* [WORK TO BE COMPLETED]
Look through the data below for the string "input", and copy every line where it turns up.

[Hardware project source files]
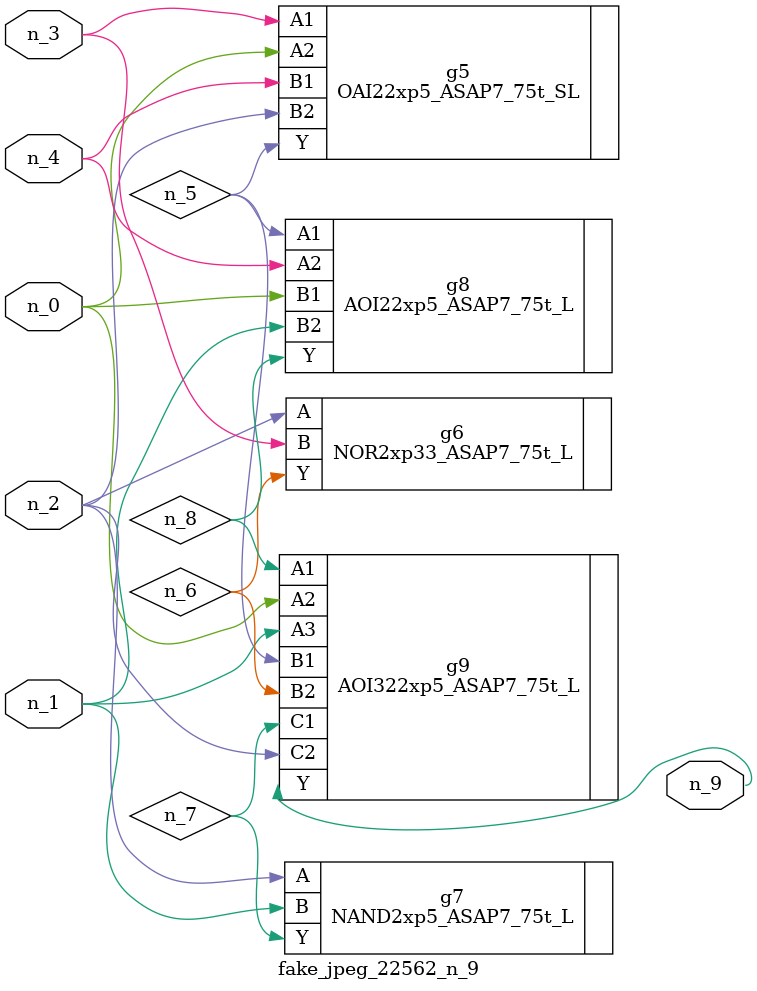
<source format=v>
module fake_jpeg_22562_n_9 (n_3, n_2, n_1, n_0, n_4, n_9);

input n_3;
input n_2;
input n_1;
input n_0;
input n_4;

output n_9;

wire n_8;
wire n_6;
wire n_5;
wire n_7;

OAI22xp5_ASAP7_75t_SL g5 ( 
.A1(n_3),
.A2(n_0),
.B1(n_4),
.B2(n_2),
.Y(n_5)
);

NOR2xp33_ASAP7_75t_L g6 ( 
.A(n_2),
.B(n_3),
.Y(n_6)
);

NAND2xp5_ASAP7_75t_L g7 ( 
.A(n_2),
.B(n_1),
.Y(n_7)
);

AOI22xp5_ASAP7_75t_L g8 ( 
.A1(n_5),
.A2(n_4),
.B1(n_0),
.B2(n_1),
.Y(n_8)
);

AOI322xp5_ASAP7_75t_L g9 ( 
.A1(n_8),
.A2(n_0),
.A3(n_1),
.B1(n_5),
.B2(n_6),
.C1(n_7),
.C2(n_2),
.Y(n_9)
);


endmodule
</source>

* [RESPONSE AREA]
input n_3;
input n_2;
input n_1;
input n_0;
input n_4;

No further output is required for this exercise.